Australian divorce law robs talented spouses
THE AUSTRALIAN Kate Legge | May 03, 2008
The legal notion that sports stars, artists and professionals with exceptional talent deserve better than a 50-50 split in divorce settlements is being watered down under pressure from the equal rights lobby, a top judge has warned.
Speaking before his retirement yesterday from the Family Court, judge Paul Guest said failing to take into account a husband or wife's exceptional talent or skills in divorce settlements risked the "dumbing down of family law".
Justice Guest stressed that special contributions were not relevant to the vast majority of divorces. "In the case of Mary and Joe citizen where she stays home while the children are young and he goes to work to pay the mortgage, the split of their assets is generally 50:50," he said.
"But there comes a time when you have to look at other areas. If say, Pete Sampras's divorce was coming through, is his wife entitled to half or did he make a special contribution? Our act validates recognition of an individual's right to the value of their innate skills and intelligence.
"But the doctrine's being watered down, weathered away in the push for equal rights.
"It's the dumbing down of family law through trying to make everyone happy, everybody normal, when we're not equal. We're born unequal."
The judge, who accuses "feminists and equal-rights advocates" of watering down the doctrine, denies his view is sexist. "It's not discriminatory to insist that special contributions should sit alongside the weight given to the contribution of homemaker and parent, a contribution that afforded the other party the chance to pursue his or her endeavour," he said.

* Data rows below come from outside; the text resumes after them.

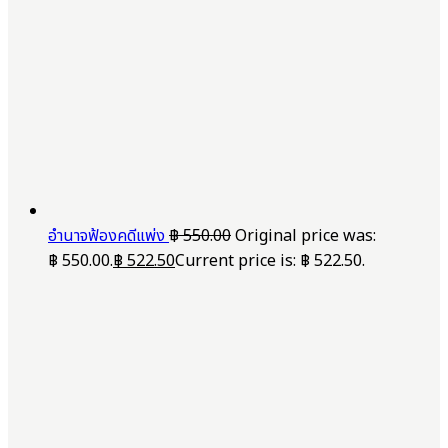
อำนาจฟ้องคดีแพ่ง
฿
550.00
Original price was:
฿ 550.00.
฿
522.50
Current price is: ฿ 522.50.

"It's fair and just and equitable to take both these contributions into account. We have a contributions-based act. If it just said that marriage is equal then that's fine, but it doesn't."
Under section 79 of the 1975 Family Law Act, both financial and non-financial contributions to a marriage must be considered and assessed on their merits, apart from outside contributions, such an inheritances or gifts.
But in recent years the court has moved to recognise homemaker and parent contributions, usually by the wife, as carrying equal weight to the earnings and accumulation of financial assets by the breadwinner.
Marriage is seen as a shared venture, with both partners sharing losses and liabilities and therefore, the gains and earnings accumulated during the partnership. Only a small number of landmark cases have awarded special loading to an earner who, through entrepreneurial flair and skills, has made a significant contribution.
The decision in Lynch v Fitzpatrick in 2001 is perhaps the high water mark in Australia's legal history on the doctrine of "special contributions".
In that judgment, Justice Guest and another judge replaced the 65:35 division of a $36.7million asset pool with a decision to award 72.5:27.5 in favour of the husband, a geologist, who amassed considerable wealth through a series of business transactions.
The wife sought leave to appeal to the High Court, but her bid was dismissed.
Justice Guest told The Weekend Australian this week the husband "found a goldmine with his brains, his geological genius. He found the site. He put together the venture despite knockbacks. He got the finance. And he made a mine".
"You've got to stand up for the doer, the one who tries, the person in the arena," he said.
Justice Guest has long rallied for recognition of exceptional skills and effort being taken into account in divorce settlements.
In a 2005 paper entitled Never Mind the Law, Feel the Politics, he argued the doctrine should be "an orthodox and enduring feature of family law inthe Australian and English jurisdictions".
The principle acknowledges that "in some few cases the production of discrete capital or assets is not really a collective effort ... (in) the partnership of marriage," Justice Guest wrote.